Gradually, expertise replaces status, and is constantly reinventing itself. After 18 to 24 months, there is no more ‘comfort’ expertise. Cards are being reshuffled at the rapid pace of technological acceleration.
A new criterion for internal recognition, an obvious lever for external competitiveness, expertise has become a new asset for companies.
TRANSITION FROM COMPETENCE TO EXPERTISE
At first glance, competence and expertise seem to be used interchangeably. Yet expertise differs from competence in at least two ways. The first difference is the individual themselves.
Competence is a set of skills taught and then validated by an exogenous authority.

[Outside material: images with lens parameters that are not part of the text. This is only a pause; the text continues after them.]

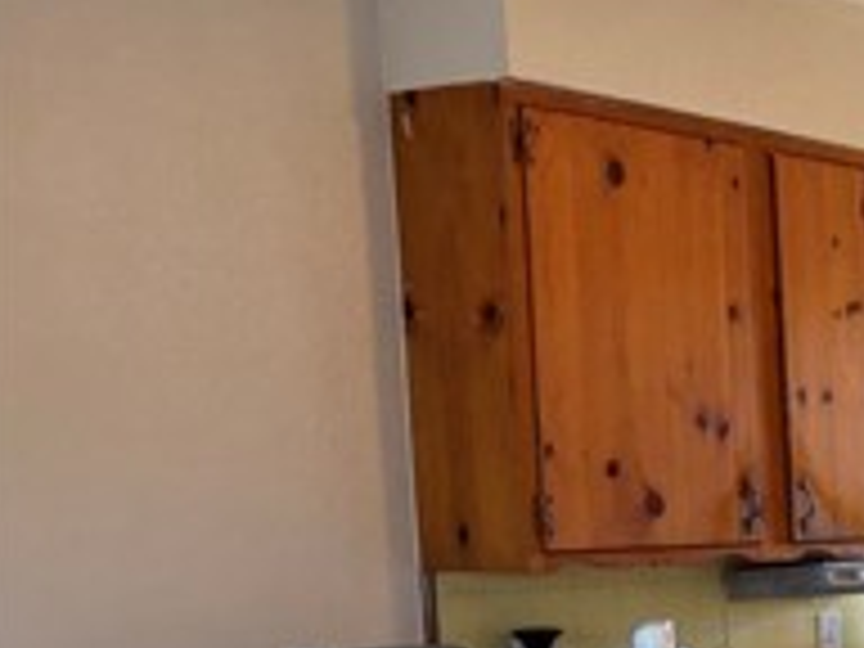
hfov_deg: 19.8
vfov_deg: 17.7
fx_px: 1997
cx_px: 1422
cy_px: 738
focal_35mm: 80
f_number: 1.78
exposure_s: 1/120
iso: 125
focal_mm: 6.76
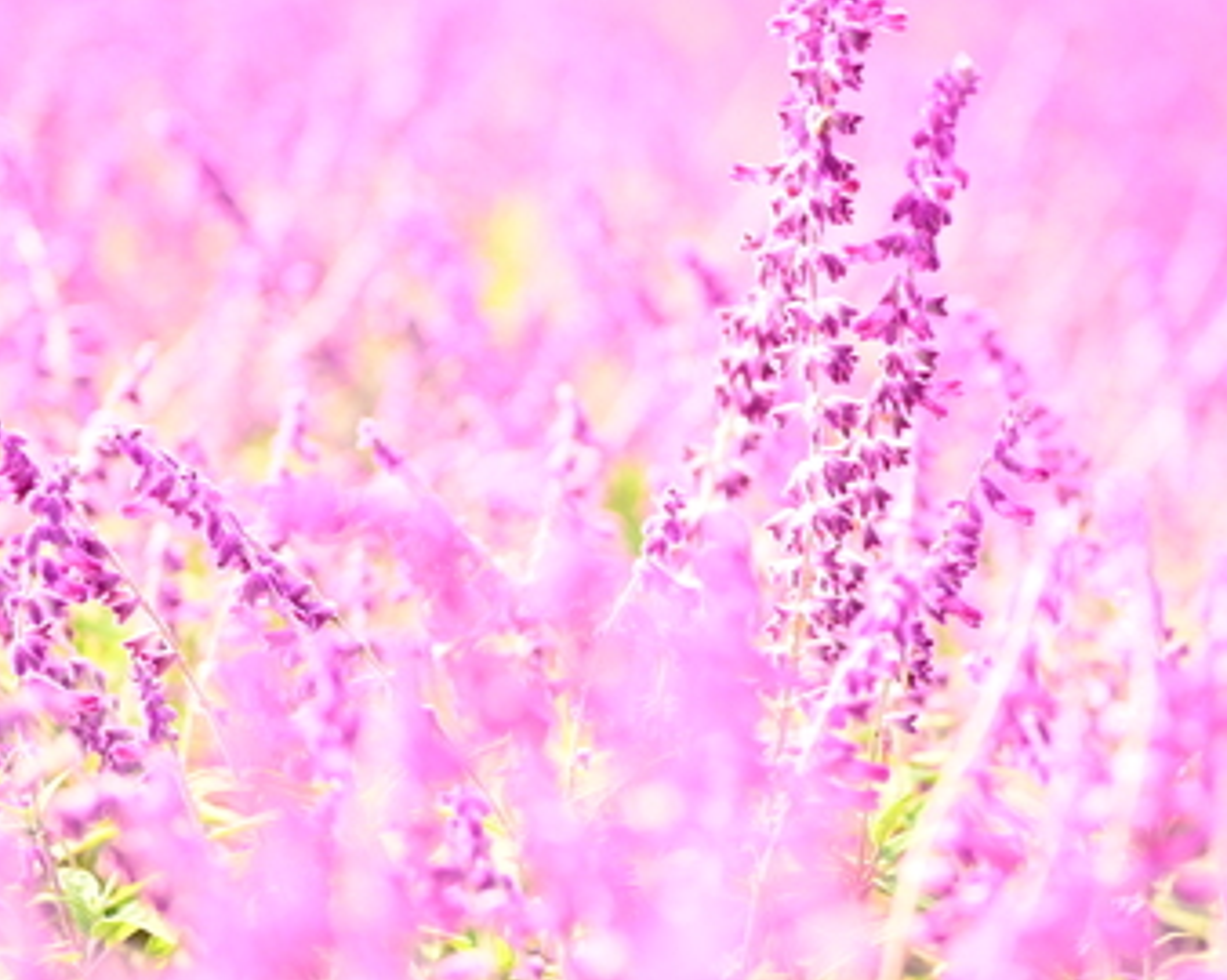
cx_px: 817
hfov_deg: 19.1
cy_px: 515
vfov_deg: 15.4
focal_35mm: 100
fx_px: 3629
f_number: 1.8
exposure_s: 1/640
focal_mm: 50
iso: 100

It is granted to the individual once and for all. After the period of investment and effort to acquire this skill, the individual may become passive. He has received it, he has been declared capable of exercising it, in a predictable and often fixed environment.
On the other hand, the expert faces complex and changing situations. He acts by intuition and in a personalised chain of reasoning. Expertise is an endogenous or inner conquest. His knowledge is never procedural. Because it is a permanent quest, it can only resonate with the values and personality of each individual.
Each person chooses and manages their own expertise, over the years, by aligning situations and learning in relation to their own driving forces and interests. The legitimacy of the expert is not obtained definitively, it arises thanks to peers, it exists because it is solicited.
No educational institution graduates ‘experts’. One does not measure one’s expertise by a validation of prior learning, but by one’s own attractiveness within and outside of a collective.
With expertise, the individual no longer has the luxury, nor the risks, of passivity. They embody and deepen their expertise as their game and technique are honed, long after the team has finished training.
The second difference between expertise and competence concerns the link between the individual and the entrepreneurial collective.
By its nature, competence is a matter for collective and standardised teaching systems. It can only ever be incomplete and regularly overtaken by technical and economic reality. Whether they apply for training or employment related to their skills, the individual is subject to the system and the organisation.
They place themselves at the service of a group by trying to respond to what it asks of them, with increasing discrepancies between the validated competence and the nature of the need, at the risk of losing all confidence and all sense of their action. The question of fulfilment can then only be relegated to the background of the project.
By cultivating their expertise, on the contrary, the individual does not seek to respond to a demand. They want to be a permanent force of proposal within a collective that they have chosen like their peers.
The expert does not have a submissive relationship with the company, they are an asset that the company must make productive. They then become primarily responsible for their expertise and employability. For example, upon joining the company or a new team, it could be up to them to configure their learning and interaction environment.